- [REQUEST A] In the message about CORBA and PostgreSQL, under what license do the ORBit sources appear to be released?

- [TEXT SEGMENT]
# # # #

Re: [HACKERS] More CORBA and PostgreSQL]

Started by Jim Pennyabout 27 years ago1 messages
#1Jim Penny
jpenny@universal-fasteners.com

On Fri, Nov 13, 1998 at 09:00:14AM -0400, The Hermit Hacker wrote:

On Fri, 13 Nov 1998, Michael Robinson wrote:

- The ORBit sources appear to be LGPL'ed, which means they can be linked to
PostgreSQL without poisoning the BSD license.

Mico is also LGPL'd for the libraries...

I also have bad news to report.

- Most of the CORBA functionality that PostgreSQL would rely on is currently
unimplemented in ORBit.

I don't know what is implemented, but check out:

http://www.vsb.cs.uni-frankfurt.de/~mico

They "claim" a completely 2.2 Corba implementation...

- While CORBA provides a very disciplined interface for allowing different
object implementations (e.g. Python and PostgreSQL) to share the same address
space and execution context safely and efficiently, the PostgreSQL backend
doesn't seem ready for it. In particular, it doesn't appear to be thread
safe. It may not even be reentrant, from what I can tell. And, if a backend
process is not punctual about reading cache synchronization messages out of
the IPC queue, it appears that excessive cache invalidation would hurt
performance.

# # # #

- [REQUEST B] Return the listing lines exactly as they appear, starting with the line containing "elevation (m): 950" and ending with the line containing "determined by: Leonard, Emery C., (US)", both included.

# # # #

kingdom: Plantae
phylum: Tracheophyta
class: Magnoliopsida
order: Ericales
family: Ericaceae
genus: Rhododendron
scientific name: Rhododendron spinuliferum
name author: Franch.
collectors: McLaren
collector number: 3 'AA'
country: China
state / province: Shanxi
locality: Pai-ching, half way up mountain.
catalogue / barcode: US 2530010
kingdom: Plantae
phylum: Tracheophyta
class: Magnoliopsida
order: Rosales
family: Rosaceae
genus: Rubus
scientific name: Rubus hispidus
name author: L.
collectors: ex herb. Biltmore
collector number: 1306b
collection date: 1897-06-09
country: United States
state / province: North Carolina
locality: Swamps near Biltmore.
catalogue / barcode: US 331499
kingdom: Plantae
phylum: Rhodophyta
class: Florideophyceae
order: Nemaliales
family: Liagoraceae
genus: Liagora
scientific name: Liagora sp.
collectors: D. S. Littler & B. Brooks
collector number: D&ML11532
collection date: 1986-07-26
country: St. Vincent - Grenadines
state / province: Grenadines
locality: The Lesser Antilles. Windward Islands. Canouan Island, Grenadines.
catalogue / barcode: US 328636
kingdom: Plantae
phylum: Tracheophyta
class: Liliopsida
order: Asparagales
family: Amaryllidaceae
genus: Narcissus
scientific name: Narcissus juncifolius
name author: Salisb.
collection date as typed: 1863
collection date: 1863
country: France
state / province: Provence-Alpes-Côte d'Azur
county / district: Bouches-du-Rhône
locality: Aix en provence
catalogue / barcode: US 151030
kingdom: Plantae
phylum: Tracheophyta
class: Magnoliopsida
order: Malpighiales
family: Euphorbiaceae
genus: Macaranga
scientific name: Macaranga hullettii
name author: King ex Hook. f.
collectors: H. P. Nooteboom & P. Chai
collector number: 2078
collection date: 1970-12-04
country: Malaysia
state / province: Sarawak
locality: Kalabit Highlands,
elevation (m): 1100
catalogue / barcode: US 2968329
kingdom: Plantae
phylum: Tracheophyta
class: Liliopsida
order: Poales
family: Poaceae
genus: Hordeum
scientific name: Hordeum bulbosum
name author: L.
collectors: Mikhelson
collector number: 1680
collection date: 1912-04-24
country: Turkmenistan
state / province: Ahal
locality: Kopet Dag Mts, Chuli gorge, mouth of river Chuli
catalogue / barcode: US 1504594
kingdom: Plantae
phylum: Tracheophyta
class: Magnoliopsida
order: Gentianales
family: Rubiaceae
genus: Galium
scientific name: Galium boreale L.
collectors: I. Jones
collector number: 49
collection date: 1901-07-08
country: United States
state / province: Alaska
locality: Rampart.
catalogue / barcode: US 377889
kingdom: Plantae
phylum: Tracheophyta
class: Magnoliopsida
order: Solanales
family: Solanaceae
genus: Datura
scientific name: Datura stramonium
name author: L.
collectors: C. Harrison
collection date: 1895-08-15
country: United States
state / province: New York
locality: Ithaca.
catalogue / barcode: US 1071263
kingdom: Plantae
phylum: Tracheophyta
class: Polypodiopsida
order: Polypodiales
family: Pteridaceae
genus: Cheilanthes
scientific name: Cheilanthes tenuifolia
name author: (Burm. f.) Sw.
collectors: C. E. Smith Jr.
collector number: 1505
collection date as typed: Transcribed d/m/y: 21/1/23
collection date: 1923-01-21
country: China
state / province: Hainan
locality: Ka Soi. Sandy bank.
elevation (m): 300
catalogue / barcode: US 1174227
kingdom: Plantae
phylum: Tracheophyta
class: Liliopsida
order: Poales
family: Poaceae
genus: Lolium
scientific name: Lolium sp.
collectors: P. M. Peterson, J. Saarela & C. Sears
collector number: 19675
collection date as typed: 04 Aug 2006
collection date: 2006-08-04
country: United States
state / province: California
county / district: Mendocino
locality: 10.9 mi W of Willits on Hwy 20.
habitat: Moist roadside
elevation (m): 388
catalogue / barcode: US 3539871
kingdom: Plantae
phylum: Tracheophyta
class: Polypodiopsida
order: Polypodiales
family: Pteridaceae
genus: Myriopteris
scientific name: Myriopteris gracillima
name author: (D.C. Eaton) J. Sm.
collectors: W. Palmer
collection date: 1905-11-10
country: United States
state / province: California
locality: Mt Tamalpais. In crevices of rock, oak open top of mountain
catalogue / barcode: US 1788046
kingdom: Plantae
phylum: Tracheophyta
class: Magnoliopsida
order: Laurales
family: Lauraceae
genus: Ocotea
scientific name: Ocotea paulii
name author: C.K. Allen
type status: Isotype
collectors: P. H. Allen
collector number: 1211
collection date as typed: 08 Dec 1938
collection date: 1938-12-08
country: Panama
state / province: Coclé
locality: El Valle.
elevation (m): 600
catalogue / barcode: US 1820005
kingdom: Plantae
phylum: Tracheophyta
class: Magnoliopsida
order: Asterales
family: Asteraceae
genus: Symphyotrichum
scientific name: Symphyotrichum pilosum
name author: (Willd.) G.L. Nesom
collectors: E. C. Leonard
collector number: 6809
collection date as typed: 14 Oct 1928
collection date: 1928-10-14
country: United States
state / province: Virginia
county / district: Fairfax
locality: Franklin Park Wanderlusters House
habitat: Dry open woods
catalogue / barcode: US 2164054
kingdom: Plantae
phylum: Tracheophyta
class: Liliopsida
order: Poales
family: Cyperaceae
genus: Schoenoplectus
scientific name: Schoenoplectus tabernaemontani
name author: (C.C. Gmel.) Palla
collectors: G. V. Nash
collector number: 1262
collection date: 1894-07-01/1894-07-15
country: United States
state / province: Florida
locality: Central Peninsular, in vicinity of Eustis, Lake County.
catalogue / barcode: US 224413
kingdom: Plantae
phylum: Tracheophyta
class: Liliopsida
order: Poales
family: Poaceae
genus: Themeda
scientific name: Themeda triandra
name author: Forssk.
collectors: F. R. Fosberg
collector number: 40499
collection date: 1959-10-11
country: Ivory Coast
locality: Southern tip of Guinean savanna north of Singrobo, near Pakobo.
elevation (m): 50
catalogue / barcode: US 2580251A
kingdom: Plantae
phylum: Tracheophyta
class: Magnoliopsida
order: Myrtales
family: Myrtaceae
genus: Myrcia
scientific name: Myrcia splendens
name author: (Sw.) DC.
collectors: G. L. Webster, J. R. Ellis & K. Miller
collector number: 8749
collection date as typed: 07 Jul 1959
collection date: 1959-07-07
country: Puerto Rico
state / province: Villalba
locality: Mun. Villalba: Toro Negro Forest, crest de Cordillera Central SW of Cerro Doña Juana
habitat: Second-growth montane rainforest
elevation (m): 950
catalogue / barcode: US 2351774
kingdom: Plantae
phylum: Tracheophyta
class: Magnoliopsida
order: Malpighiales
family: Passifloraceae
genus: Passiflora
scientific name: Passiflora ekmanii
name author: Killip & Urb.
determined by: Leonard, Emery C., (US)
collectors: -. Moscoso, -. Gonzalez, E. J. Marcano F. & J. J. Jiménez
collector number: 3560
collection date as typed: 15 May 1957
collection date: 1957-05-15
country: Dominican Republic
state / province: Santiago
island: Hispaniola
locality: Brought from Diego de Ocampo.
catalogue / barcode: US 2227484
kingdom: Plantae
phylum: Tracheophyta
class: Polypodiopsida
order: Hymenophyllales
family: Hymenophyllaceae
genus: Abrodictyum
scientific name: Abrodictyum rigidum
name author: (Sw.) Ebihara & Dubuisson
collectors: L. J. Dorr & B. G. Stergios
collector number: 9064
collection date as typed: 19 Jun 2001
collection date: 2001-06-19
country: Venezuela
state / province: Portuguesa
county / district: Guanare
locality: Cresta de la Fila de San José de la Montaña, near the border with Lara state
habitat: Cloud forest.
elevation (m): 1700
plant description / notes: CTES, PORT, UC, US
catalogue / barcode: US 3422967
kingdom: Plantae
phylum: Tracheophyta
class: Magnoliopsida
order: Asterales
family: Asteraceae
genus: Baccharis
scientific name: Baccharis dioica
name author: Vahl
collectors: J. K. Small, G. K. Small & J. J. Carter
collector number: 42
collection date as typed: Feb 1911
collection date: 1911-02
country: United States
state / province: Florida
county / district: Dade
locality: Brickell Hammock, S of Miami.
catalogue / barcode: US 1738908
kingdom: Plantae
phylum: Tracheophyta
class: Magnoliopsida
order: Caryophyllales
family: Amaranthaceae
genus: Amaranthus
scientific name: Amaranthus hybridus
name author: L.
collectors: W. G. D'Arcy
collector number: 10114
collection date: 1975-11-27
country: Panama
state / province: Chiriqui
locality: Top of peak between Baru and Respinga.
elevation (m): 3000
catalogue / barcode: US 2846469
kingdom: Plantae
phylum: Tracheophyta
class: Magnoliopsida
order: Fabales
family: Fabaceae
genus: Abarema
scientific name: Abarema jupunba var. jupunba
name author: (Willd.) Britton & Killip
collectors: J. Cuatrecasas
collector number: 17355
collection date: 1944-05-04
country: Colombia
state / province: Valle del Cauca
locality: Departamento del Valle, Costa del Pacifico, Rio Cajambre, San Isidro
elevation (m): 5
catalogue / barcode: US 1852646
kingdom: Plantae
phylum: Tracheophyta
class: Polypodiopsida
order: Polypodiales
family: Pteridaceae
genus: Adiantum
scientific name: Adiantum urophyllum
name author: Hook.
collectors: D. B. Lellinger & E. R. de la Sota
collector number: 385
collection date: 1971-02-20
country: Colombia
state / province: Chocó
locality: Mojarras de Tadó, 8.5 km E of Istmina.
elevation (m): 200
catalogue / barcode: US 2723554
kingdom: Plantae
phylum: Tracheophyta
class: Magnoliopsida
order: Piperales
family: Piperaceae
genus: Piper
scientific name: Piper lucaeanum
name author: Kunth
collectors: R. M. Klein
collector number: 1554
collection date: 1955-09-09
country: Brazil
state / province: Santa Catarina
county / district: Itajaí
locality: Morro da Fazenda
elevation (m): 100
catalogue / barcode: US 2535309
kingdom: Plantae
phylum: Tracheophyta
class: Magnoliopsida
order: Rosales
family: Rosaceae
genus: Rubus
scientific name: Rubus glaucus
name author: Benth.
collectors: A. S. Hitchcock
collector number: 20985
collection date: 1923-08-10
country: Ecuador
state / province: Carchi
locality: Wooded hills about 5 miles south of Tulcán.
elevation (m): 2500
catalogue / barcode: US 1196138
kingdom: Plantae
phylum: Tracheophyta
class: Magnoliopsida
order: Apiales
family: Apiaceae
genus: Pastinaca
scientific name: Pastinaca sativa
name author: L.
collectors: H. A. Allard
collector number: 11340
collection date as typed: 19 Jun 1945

# # # #

- [FULL RESPONSE A] LGPL

- [FULL RESPONSE B]
elevation (m): 950
catalogue / barcode: US 2351774
kingdom: Plantae
phylum: Tracheophyta
class: Magnoliopsida
order: Malpighiales
family: Passifloraceae
genus: Passiflora
scientific name: Passiflora ekmanii
name author: Killip & Urb.
determined by: Leonard, Emery C., (US)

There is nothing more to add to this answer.